NUSA DUA, Indonesia (Reuters): G20 finance leaders meeting in Bali must make progress tackling the global economic threats sparked by Russia’s war in Ukraine or the humanitarian consequences would be catastrophic, host Indonesia said on Friday.
Some Western ministers blasted Russian officials attending the talks, with US Treasury Secretary Janet Yellen saying Russia’s “brutal and unjust war” was solely responsible for the economic crisis the world now faced.
Finance leaders from the Group of 20 major economies are meeting on the resort island, as host Indonesia tries to find common ground in a group frayed by the Ukraine war and rising economic pressures from soaring inflation.
Russia’s invasion of Ukraine, which the Kremlin calls a “special military operation,” has overshadowed recent G20 meetings, including last week’s gathering of foreign ministers.
Indonesian Finance Minister Sri Mulyani Indrawati said the world had high hopes the group could find a solution to the threat of war, rising commodity prices and the spillover effects on the ability of low-income countries to repay debt.
“We are acutely aware that the cost of our failure to work together is more than we can afford. The humanitarian consequences for the world, and especially for many low income countries would be catastrophic,” she said.
G20 members include Western countries that have imposed sanctions on Russia and accuse it of war crimes in Ukraine — which Moscow denies — as well as nations like China, India and South Africa, which have been more muted in their responses.
Sri Mulyani called for G20 members to talk less about politics and “build bridges between each other” to deliver more technical decisions and concrete action.
Yellen said Russian finance officials at the meeting shared responsibility for the “horrific consequences” of the war.
“By starting this war, Russia is solely responsible for negative spillovers to the global economy, particularly higher commodity prices,” Yellen said.
Russian Deputy Finance Minister Timur Maksimov was attending the meetings in Bali, while Russian Finance Minister Anton Siluanov was participating virtually at the time, a source familiar with the matter said.
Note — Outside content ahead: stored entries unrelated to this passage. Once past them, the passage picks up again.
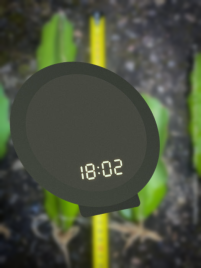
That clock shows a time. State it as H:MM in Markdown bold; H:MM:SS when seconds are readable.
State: **18:02**
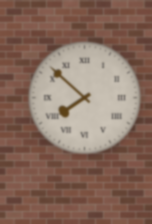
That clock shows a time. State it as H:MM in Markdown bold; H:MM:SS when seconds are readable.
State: **7:52**
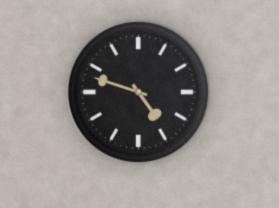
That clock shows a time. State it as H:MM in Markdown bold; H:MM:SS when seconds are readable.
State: **4:48**
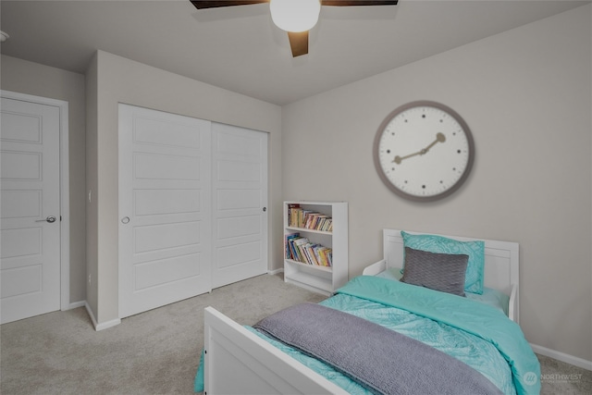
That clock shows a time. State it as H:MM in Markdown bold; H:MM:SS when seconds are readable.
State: **1:42**
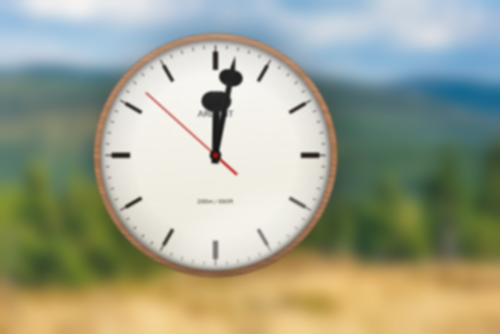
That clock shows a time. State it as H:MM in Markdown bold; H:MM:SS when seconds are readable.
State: **12:01:52**
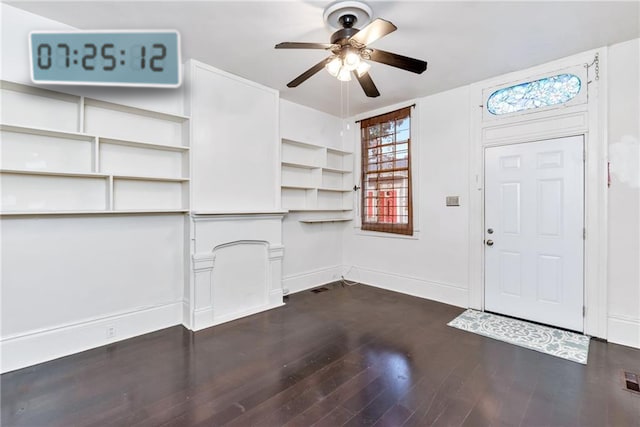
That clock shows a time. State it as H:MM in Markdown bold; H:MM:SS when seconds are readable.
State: **7:25:12**
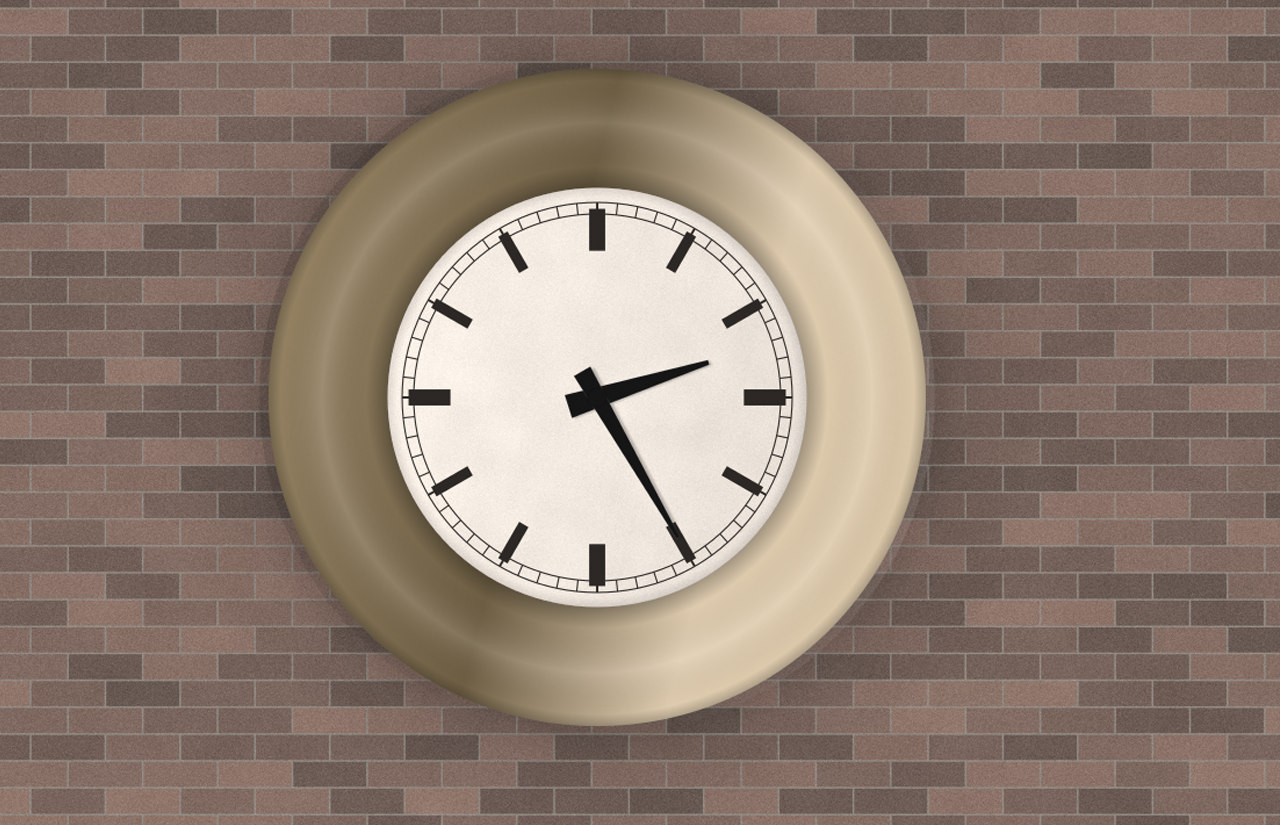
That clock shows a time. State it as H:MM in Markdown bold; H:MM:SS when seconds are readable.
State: **2:25**
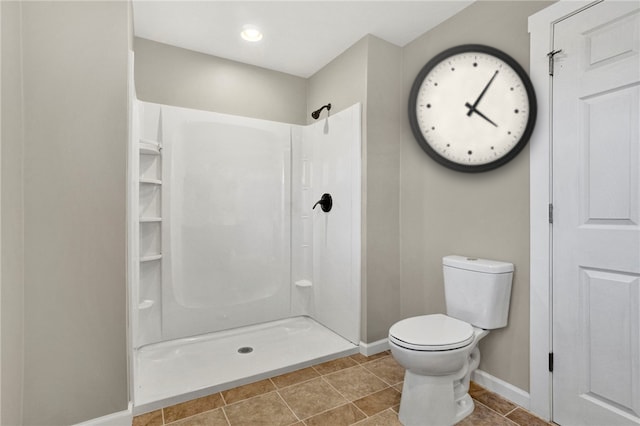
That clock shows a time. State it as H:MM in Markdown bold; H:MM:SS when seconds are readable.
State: **4:05**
Maksimov addressed the gathering and there was no walk out by other leaders, the source said.
Western countries have repeatedly said there cannot be “business as usual” at the G20 meetings due to Russia’s presence.
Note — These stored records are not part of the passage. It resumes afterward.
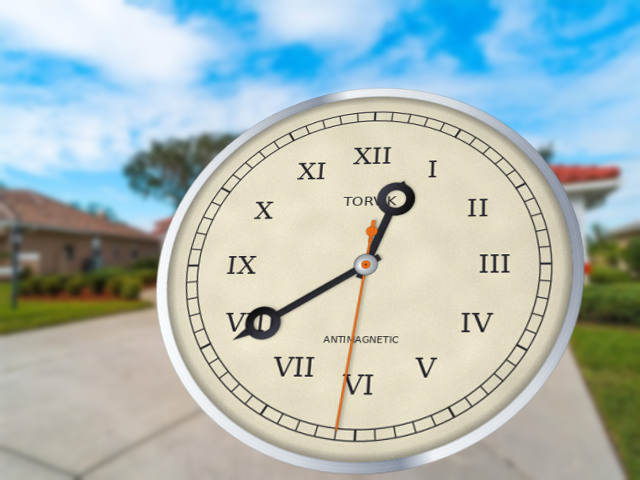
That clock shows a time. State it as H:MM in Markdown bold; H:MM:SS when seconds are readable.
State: **12:39:31**
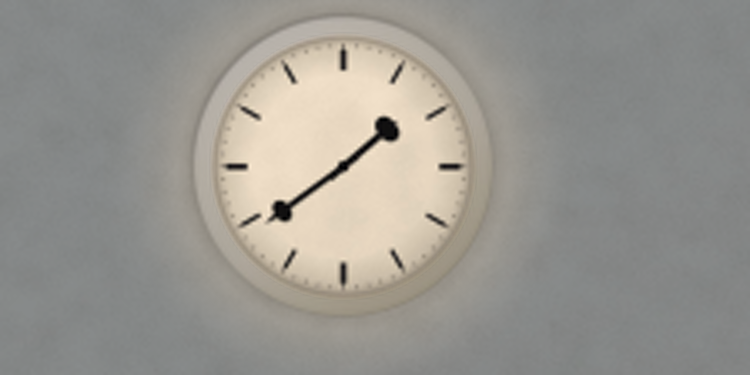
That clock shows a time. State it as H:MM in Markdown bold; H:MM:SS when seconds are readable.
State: **1:39**
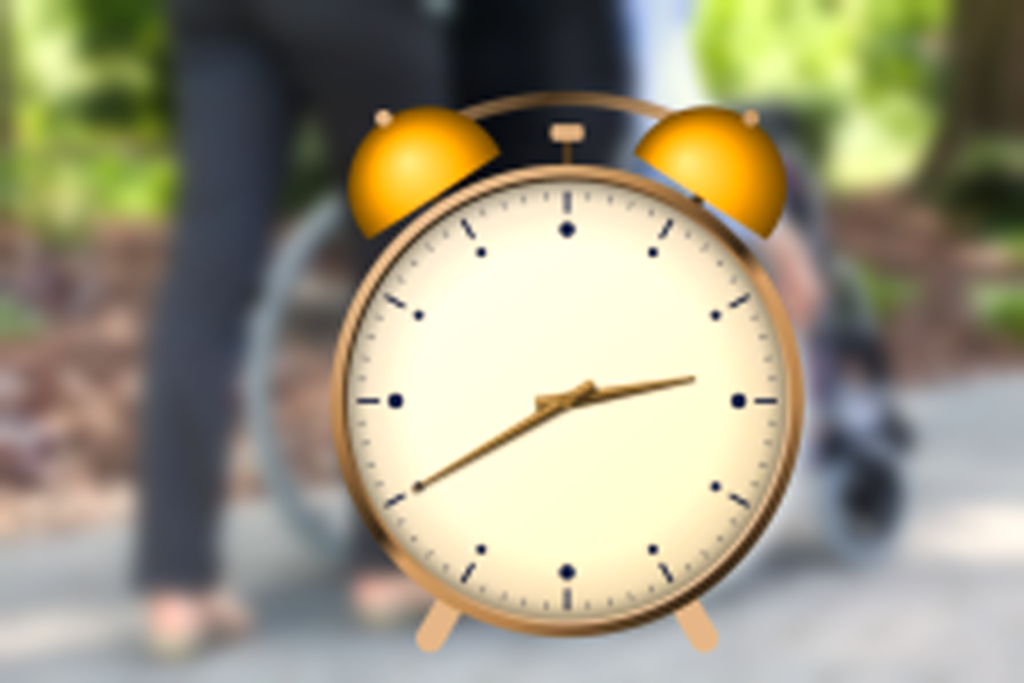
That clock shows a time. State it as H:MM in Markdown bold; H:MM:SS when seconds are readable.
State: **2:40**
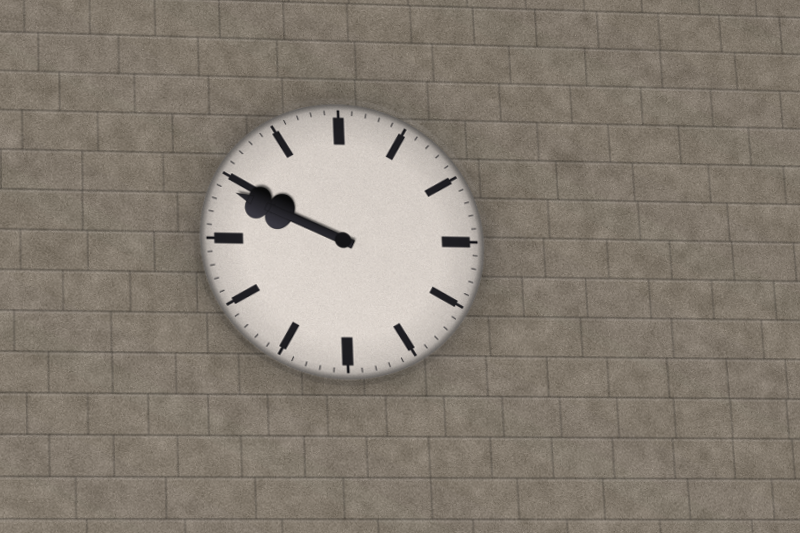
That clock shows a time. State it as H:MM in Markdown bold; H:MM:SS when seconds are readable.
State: **9:49**
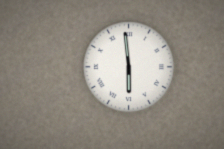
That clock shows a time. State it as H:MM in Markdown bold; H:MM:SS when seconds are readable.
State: **5:59**
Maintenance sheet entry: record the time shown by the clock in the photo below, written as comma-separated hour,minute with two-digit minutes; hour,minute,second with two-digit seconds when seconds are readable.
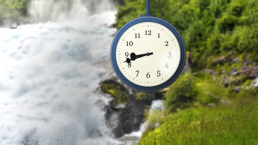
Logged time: 8,42
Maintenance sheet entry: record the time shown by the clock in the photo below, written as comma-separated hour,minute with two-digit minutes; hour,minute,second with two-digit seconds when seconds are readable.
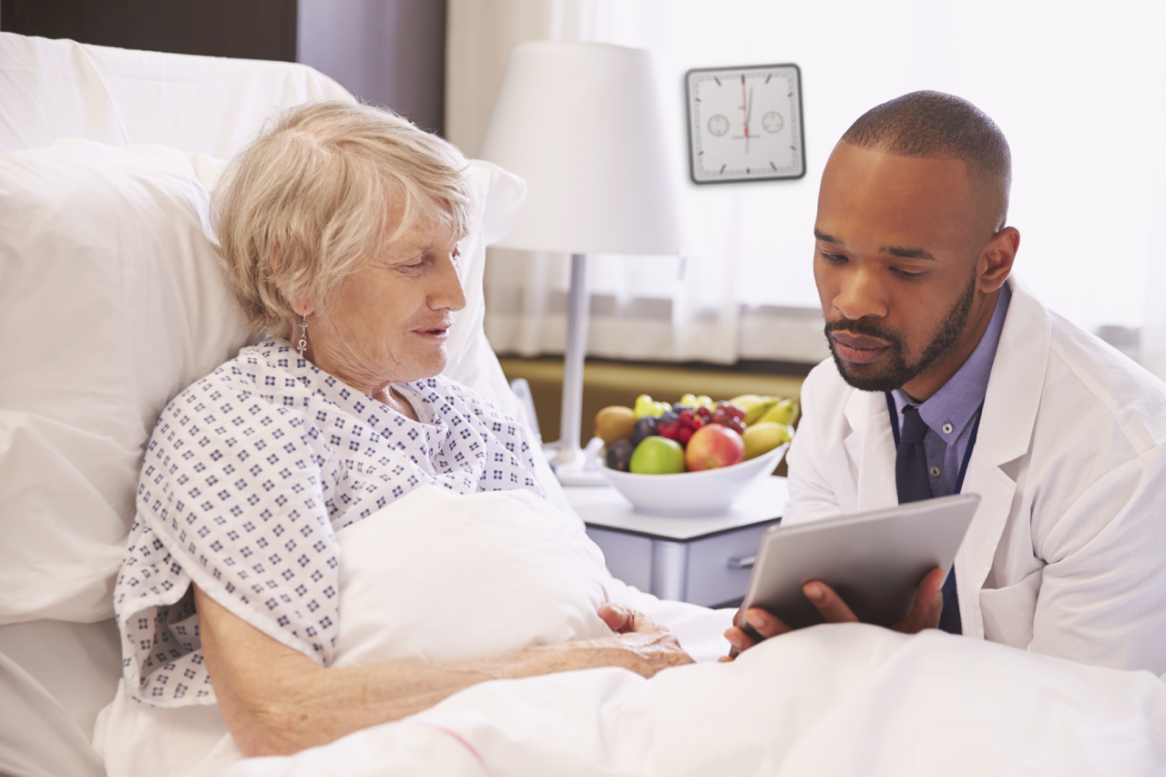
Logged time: 6,02
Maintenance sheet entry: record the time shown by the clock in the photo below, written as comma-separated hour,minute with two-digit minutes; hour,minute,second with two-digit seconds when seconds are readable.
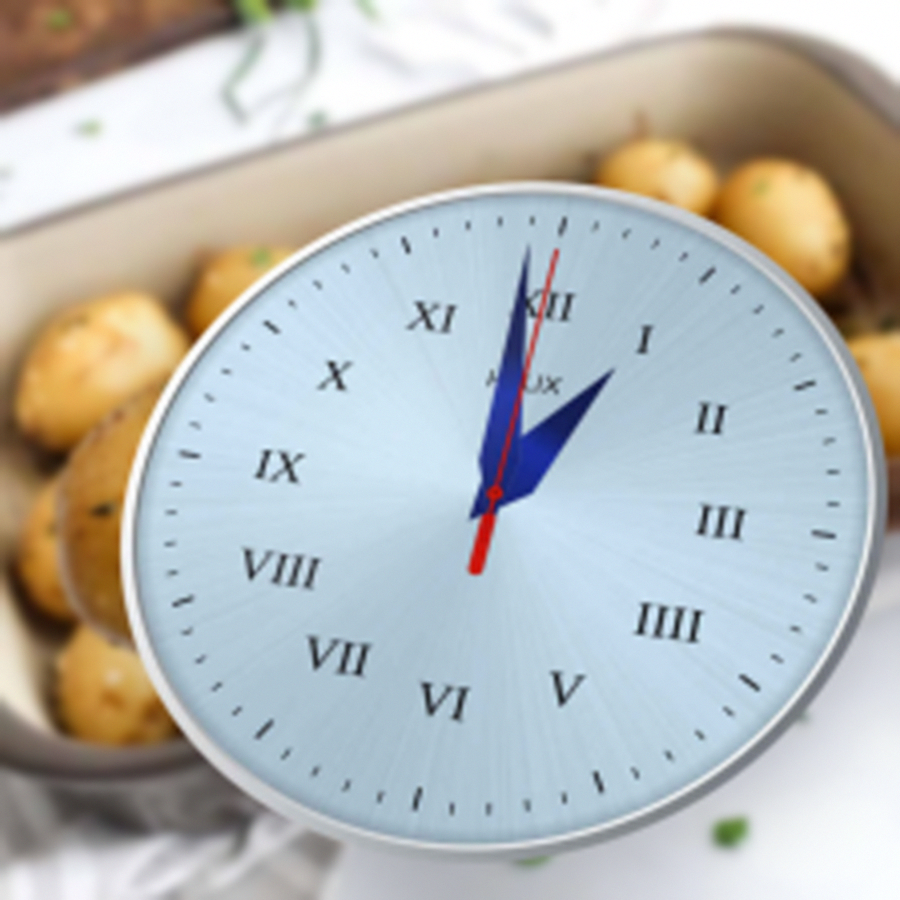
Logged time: 12,59,00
Canadian Finance Minister Chrystia Freeland told Russian officials that she held them personally responsible for “war crimes” committed during Russia’s war, a Western official told Reuters.
Freeland, whose maternal grandparents were born in Ukraine, told the opening G20 session that the war was the “single biggest threat to the global economy right now,” the official said.
Russian Foreign Minister Sergei Lavrov walked out of one session of a G20 meeting with his counterparts in Bali last week, following what he called “frenzied criticism” of his country over the war.
That meeting ended without a communique nor any announcements of agreements.
Yellen said one of her key objectives was to push G20 creditors, including China, to finalize debt relief for countries in debt distress.